Ky’s stomach lurched a little as the anti-gravity failed to compensate completely for the increase in deceleration. She struggled for a moment with the tabs on the suit; one was stiffer than the others. Then she put her legs into the suit legs and stood up, one hand automatically on the nearest grabon, the other pulling the suit up over her uniform. The shuttle jerked and rolled to starboard; the Commandant, who had both hands busy fastening the torso toggles on his, fell sideways, but Vispersen caught him.

“AG compromised,” said a mechanical voice from above. “Expect unpredictable vector accelerations.”

Ky worked her free arm into the suit arm, changed hands on the grabon without letting go, and worked her other arm into the suit before another lurch came. She saved herself a knock on the head by stiff-arming the bulkhead. Vispersen was helping the Commander attach the helmet and its connections. Ky maneuvered back into her seat, slid one arm under the emergency seat restraint webbing, and fastened her own torso closure. Then she dug into the suit bag for her helmet.

“Secure for shuttle rotation. Expect zero G first, then hard Gs.”

The artificial gravity cut out completely during rotation. Sandwiches and tea tried to wiggle up her throat, but Ky kept them down. To her surprise, the viewport screens retracted, letting daylight into the cabin. Shouldn’t they stay covered in an emergency? Vispersen, legs swinging above the deck briefly, moved from the Commandant to her.

“Let me get that helmet hooked up and sealed for you.”

“Thank you,” Ky said. The Commandant, now webbed into his seat across from her, helmet face-shield open, had the inwardly focused look of someone in serious discussion with his innards. Vispersen closed the tabs she hadn’t yet managed, then attached the helmet and its connectors. “I’ve got the display now,” she said. Her own familiar display, with all the readouts in the right places, including readouts Spaceforce would not have and a seamless integration with her implants.

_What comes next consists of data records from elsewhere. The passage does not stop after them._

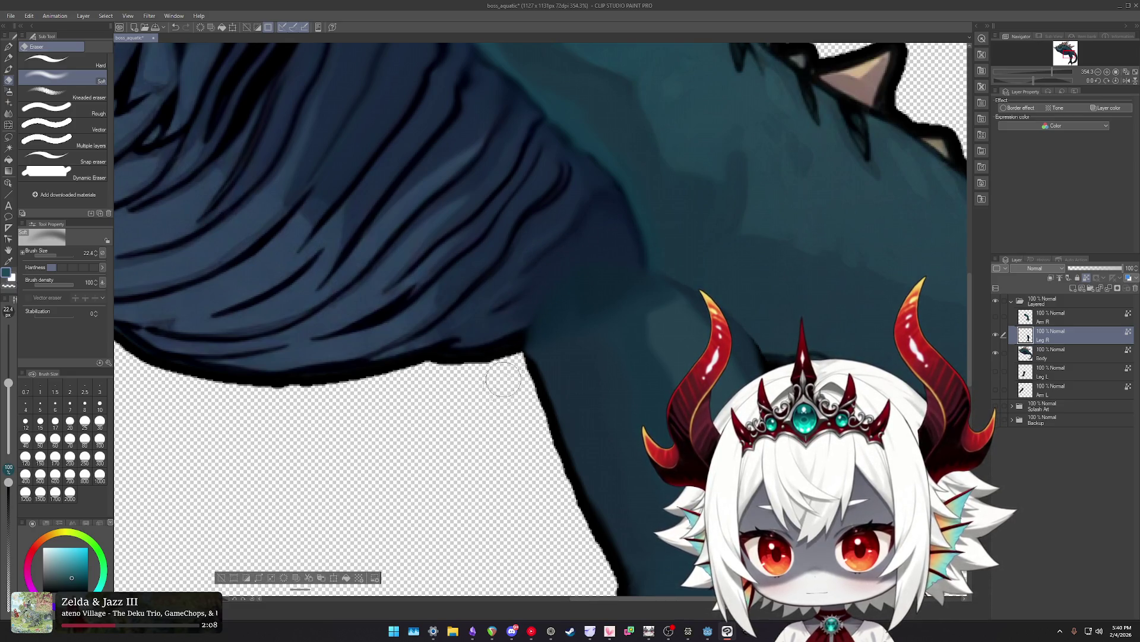
{"action": "key", "text": "j"}
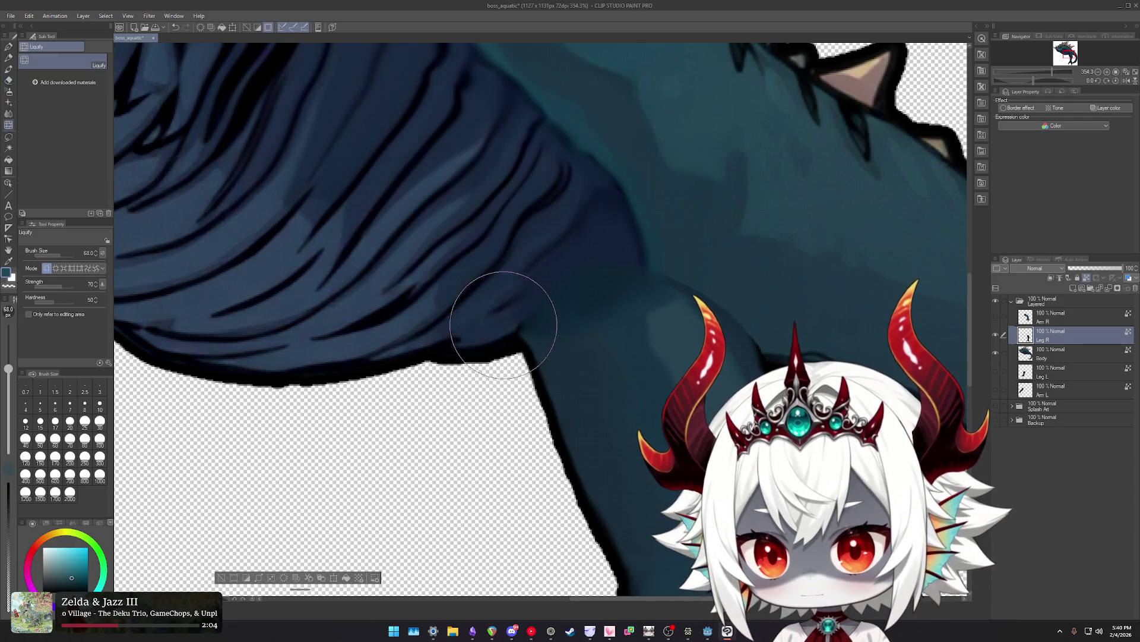
{"action": "key", "text": "b"}
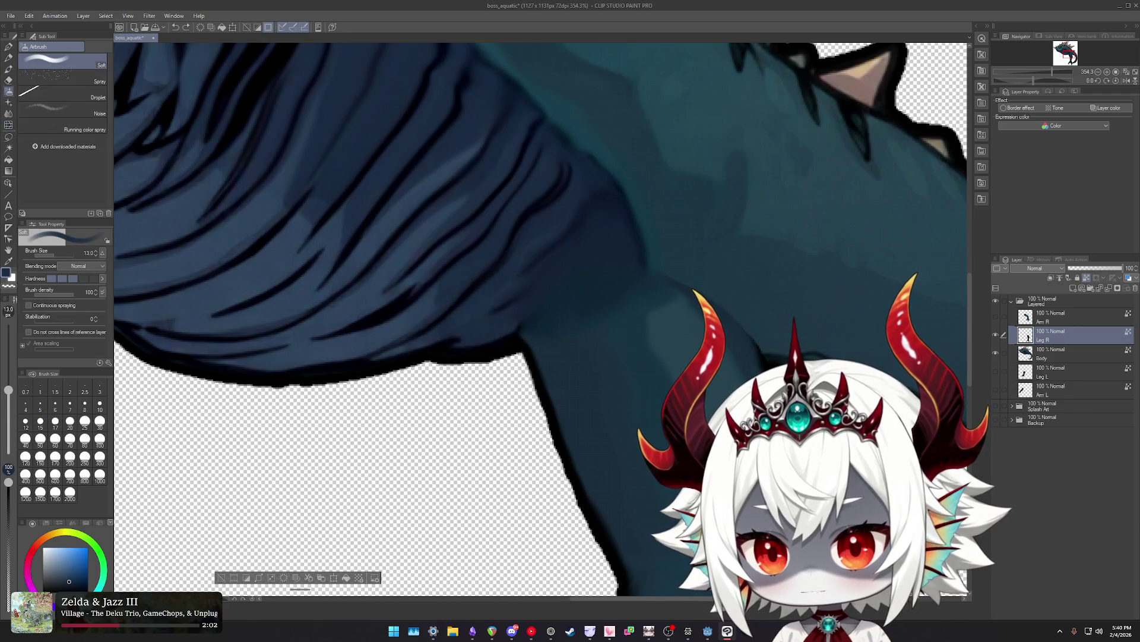
{"action": "left_click_drag", "start_coordinate": [492, 323], "coordinate": [502, 297]}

Vispersen opened an overhead locker and pulled out another suit, easing into it with practiced efficiency. Like Ky, he slid an arm through the seat webbing of the remaining seat before putting on his helmet.

She felt pressure against her back as the shuttle braked hard. More, and then more. Something popped in her suit, and she felt a protective cushion expand. Her mind seemed to split into separate tracks: questions (who, why, what, when, how?), a stream of possible outcomes (if the shuttle blew up, if it made it to land, if it crashed in the ocean), and an inchoate swirl of animal emotion, frantic. She locked that into a mental cupboard. That was panic. This was reaclass="underline" here, inside the shuttle. She set aside the things she could not predict or control (would the shuttle explode? Would they crash?) and reviewed what resources she had. A functioning survival suit, her bulletproof armor under her uniform, her 10mm pistol, her implant stuffed with her father’s Vatta data and her own for both Vatta and her own organization. The ansible implant, and the cable for it she wore as a hidden necklace.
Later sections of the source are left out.